TARDE, PERO NO DEMASIADO

“¡Tarde te amé, hermosura tan antigua y tan nueva, tarde te amé!” (San Agustín).

Después de muchas luchas interiores, San Agustín, movido por la gracia de Dios y sostenido por la oración y el sacrificio de su madre Santa Mónica, supo finalmente responder a la invitación del Padre Celestial.

Entonces descubrió la verdadera belleza; aquella belleza que existe desde siempre y permanece para siempre, que jamás se agota y que será la fuente de inefable alegría para todos los que aman a Dios en la vida eterna.

Quien ha descubierto esta verdadera belleza, entiende bien estas palabras del Mensaje del Padre a la Madre Eugenia:“Yo os mostraré esta fuente [las aguas de la salvación] dándome a conocer tal como soy. Entonces (…), vuestros males serán curados, vuestros miedos se desvanecerán, vuestra alegría será grande y vuestro amor encontrará una seguridad que nunca antes había experimentado.” 

¡Esto fue lo que vivió San Agustín! Fue curado de sus apetencias terrenales, que lo tenían atado y querían impedirle descubrir la verdadera belleza. Así, pudo dejar atrás la vida de confusión y de pecado, porque un amor más grande, el único amor verdadero, el amor del Padre lo venció e iluminó su alma.

En su exclamación “¡Tarde te amé!” resuena su pesar de no haber conocido a Dios antes. En efecto, San Agustín tiene razón: cada día en que no amamos a Dios es de lamentarse. Dichoso el hijo que permanece siempre junto a su padre y no despilfarra su herencia con malas mujeres (cf. Lc 15,13).

A toda persona que vive una verdadera conversión le queda claro esto: ¡Ni un solo día más sin Dios! ¡Ni una hora! ¡Ni un instante!

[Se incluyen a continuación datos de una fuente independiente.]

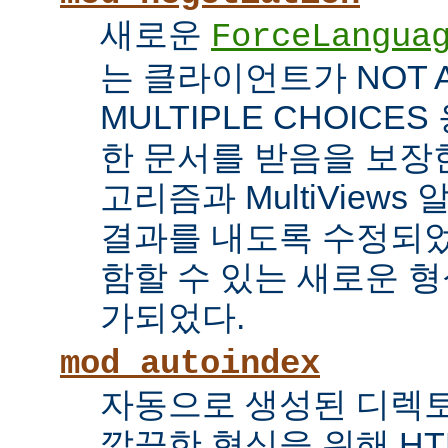
새로운
ForceLangua
는 클라이언트가 NOT 
MULTIPLE CHOICE
한 문서를 받음을 보장한
고리즘과 MultiView
결과를 내도록 수정되었
함할 수 있는 새로운 형식
가되었다.
mod_autoindex
자동으로 생성된 디렉토
깔끔한 형식을 위해 HT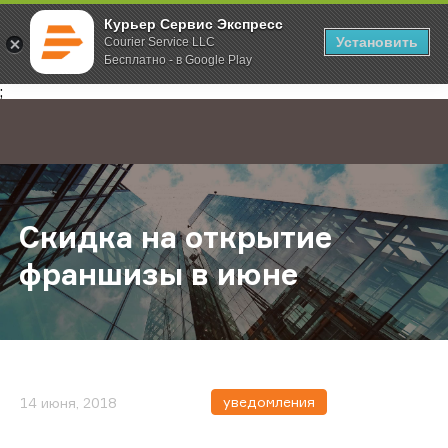
Курьер Сервис Экспресс
Установить
Courier Service LLC
Бесплатно - в Google Play
Главная
О компании
Новости
Скидка на открытие франшизы в и
;
Скидка на открытие
франшизы в июне
уведомления
14 июня, 2018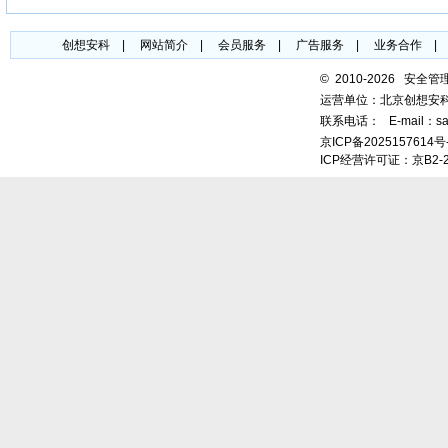
创想安科
|
网站简介
|
会员服务
|
广告服务
|
业务合作
©
2010-2026 安全
运营单位：北京创想安
联系电话：
E-mail：sa
京ICP备2025157614号
ICP经营许可证：京B2-2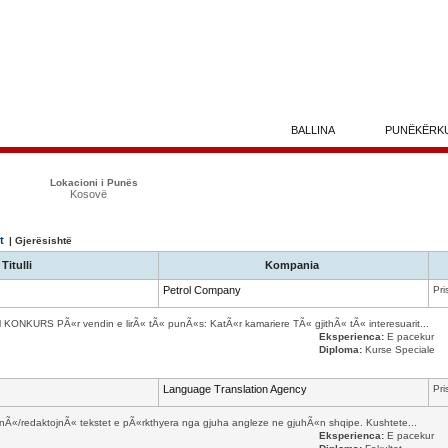
BALLINA
PUNËKËRK
Lokacioni i Punës
Kosovë
t
| Gjerësishtë
Titulli
Kompania
Petrol Company
Pri
l KONKURS PÃ«r vendin e lirÃ« tÃ« punÃ«s: KatÃ«r kamariere TÃ« gjithÃ« tÃ« interesuarit...
Eksperienca:
E pacekur
Diploma:
Kurse Speciale
Language Translation Agency
Pri
Ã«/redaktojnÃ« tekstet e pÃ«rkthyera nga gjuha angleze ne gjuhÃ«n shqipe. Kushtete...
Eksperienca:
E pacekur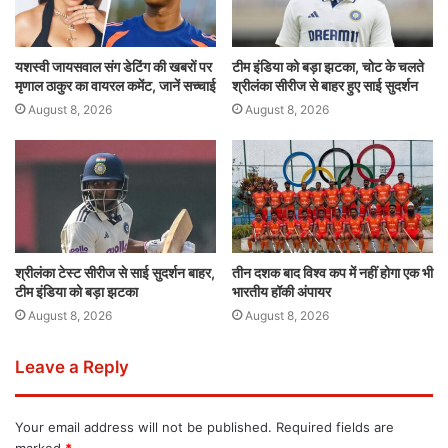
यशस्वी जायसवाल संग डेटिंग की खबरों पर
टीम इंडिया को बड़ा झटका, चोट के चलते
मृणाल ठाकुर का वायरल कमेंट, जानें सच्चाई
श्रीलंका सीरीज से बाहर हुए साई सुदर्शन
August 8, 2026
August 8, 2026
श्रीलंका टेस्ट सीरीज से साई सुदर्शन बाहर,
तीन दशक बाद विश्व कप में नहीं होगा एक भी
टीम इंडिया को बड़ा झटका
भारतीय हॉकी अंपायर
August 8, 2026
August 8, 2026
Leave a Reply
Your email address will not be published.
Required fields are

Sin embargo, el Señor es infinitamente bondadoso. Él da su recompensa incluso al que llega a la última hora del día (cf. Mt 20,1-15). Agustín lo amó tarde, pero no demasiado tarde… ¡Y cuánta bendición ha derramado el Padre sobre la Iglesia a través de la conversión de este santo!

¡Gracias, Padre! ¡Gracias, San Agustín! ¡Gracias, Santa Mónica!